Building a Practice Website That Works

Stand out from the competition and put your best professional foot forward

Entering web address
Practice Management

If your practice doesn’t already have a website, you’ve probably considered getting one. Clinical Practice Today spoke with Kenneth Hertz, principal consultant of the Medical Group Management Association, about important considerations in creating and managing an effective medical practice website. It’s primarily about asking yourself the right questions, Hertz says, and getting the right help.

Why Do You Need a Website?

Okay, so you’ve decided your practice absolutely needs a website.

Why? “’Because every other practice has one!’ is often the answer,” says Hertz, “But that’s not a good reason.” As a first step, Hertz encourages physicians to really think about what they want from an online presence.

Typically, a website is a potential patient’s first impression of your practice. Patients want to learn about you and your staff, understand the services you have to offer, and get a feel for your approach to care. For current patients, a website can offer convenient services and useful information.

Websites, however, are generally part of an overall marketing plan, Hertz says. “It’s important that physicians don’t think that if they just do a website, that will be all they need to do to market their practice,” he says. “It’s only a piece.”
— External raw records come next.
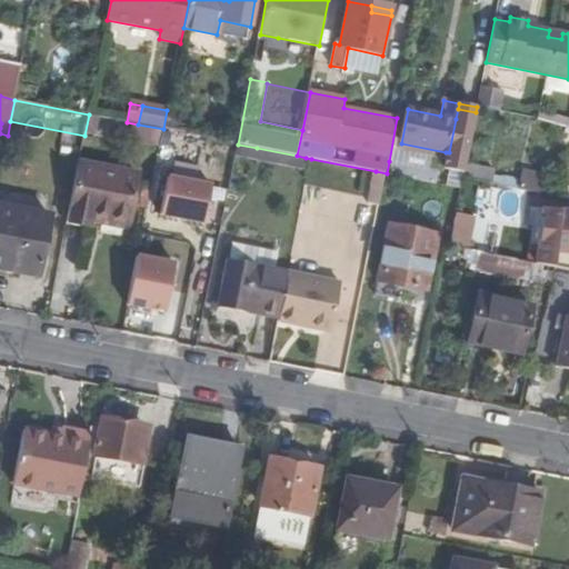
[(463,172),(476,112),(458,109),(456,119),(449,152),(446,152),(442,168),(463,172)]
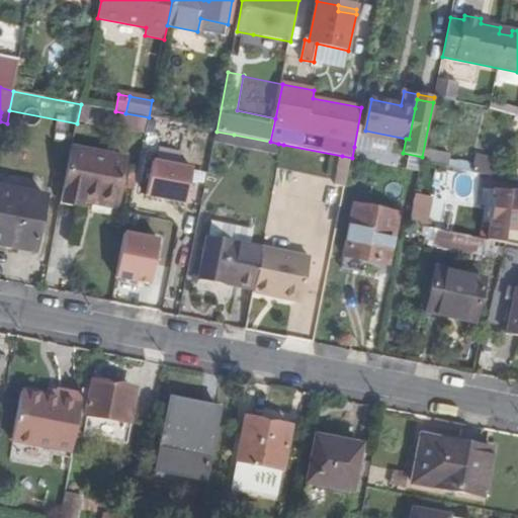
[(517,114),(517,107),(491,100),(489,107),(517,114)]
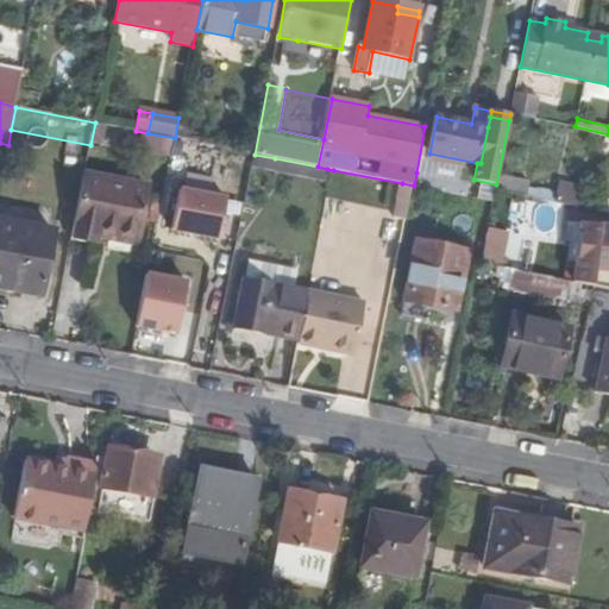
[(123,129),(95,123),(90,145),(118,150),(123,129)]
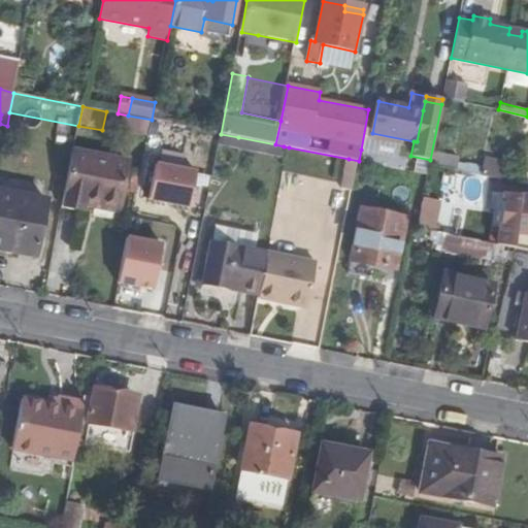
[(118,113),(106,111),(102,130),(147,139),(152,120),(128,116),(118,113)]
Basic Website or Advanced Features?

Medical practice websites can run the gamut from a few simple pages of basic information to sophisticated sites with custom graphics, embedded videos, and secured patient portals that provided access to electronic health records (EHRs) and appointment booking. You have to decide not only what kind of image you want to present to prospective patients but also what tools you’d like to offer your existing patients. The table below lists some common features you might consider.

Basic Medical Practice Website

Advanced Features

  • Home page
  • Healthcare provider/staff bios/photos
  • Services and procedures
  • Office hours, contact info
  • Directions/location map
  • Insurance plans accepted
  • Downloadable patient forms

 

  • Customized and/or multimedia graphics
  • Appointment-booking capabilities
  • Patient portal
  • Online bill-paying service
  • Blog/patient newsletter
  • Patient education materials
  • Testimonials
  • Customized content management; site maintenance

Caution: Don’t Try This at Home!

Even though a plethora of web-building software programs and low-cost templates are available to consumers, Hertz strongly urges physicians to avoid the temptation of trying to build their own website. “Have it professionally done,” he counsels. “Can you do it yourself? Yes, there are some docs who might be proficient in this area,” but most aren’t, he says. Additionally, building a website and maintaining it takes a substantial time commitment.

Look for a web designer who is committed not just to making a visually attractive website, but who can create effective messaging and cultivate an online presence for your practice. Web designers are experts in search engine optimization, the key process to drive traffic to your site. Moreover, a version of the website optimized for mobile phones and tablets is no longer an option—it’s an absolute necessity, Hertz says. If your practice has a social media presence, it, too, should be integrated with the new website.

Professionally designed medical practice websites can be relatively inexpensive—starting at around $1,500-$2,000—but can easily run over $10,000, depending on complexity and features, Hertz says. Enlisting the help of web designers or agencies who specialize in medical practice websites can be worth the investment, as they are likely to be familiar with important regulatory issues like HIPAA, can provide targeted medical specialty content, and are knowledgeable about the integration of patient portals, the EHR, and other advanced practice-specific features.

If cost is a limiting factor, Hertz suggests seeking out local web designers that may charge less than big medical marketing agencies. “Even in small communities, you can find graphic designers or artists who know the tricks of the trade,” he says. Whoever you choose, be sure to view their portfolio first and ask for references.

Congratulations, Your Practice is Online! Now What?

What happens after the website is launched is critically important to its ongoing effectiveness, Hertz says. Websites need routine checkups to look for and modify:

  • Outdated provider profiles, insurance plans accepted, locations, phone numbers
  • Poorly sourced or outdated patient education pages, patient forms
  • Dead links, “error” messages
  • Old, tired layouts, graphics, and text fonts

Hertz suggests leaving these tasks to the professionals as well. Web designers know the ins and outs of ongoing site maintenance and keeping content up-to-date. However, if your practice is large enough to have a dedicated technology specialist on staff, that person may be able to help out with some of these chores.

In conclusion, Hertz says, “There’s no mystery to a great medical practice website: think about it, plan it, and keep it up to date.”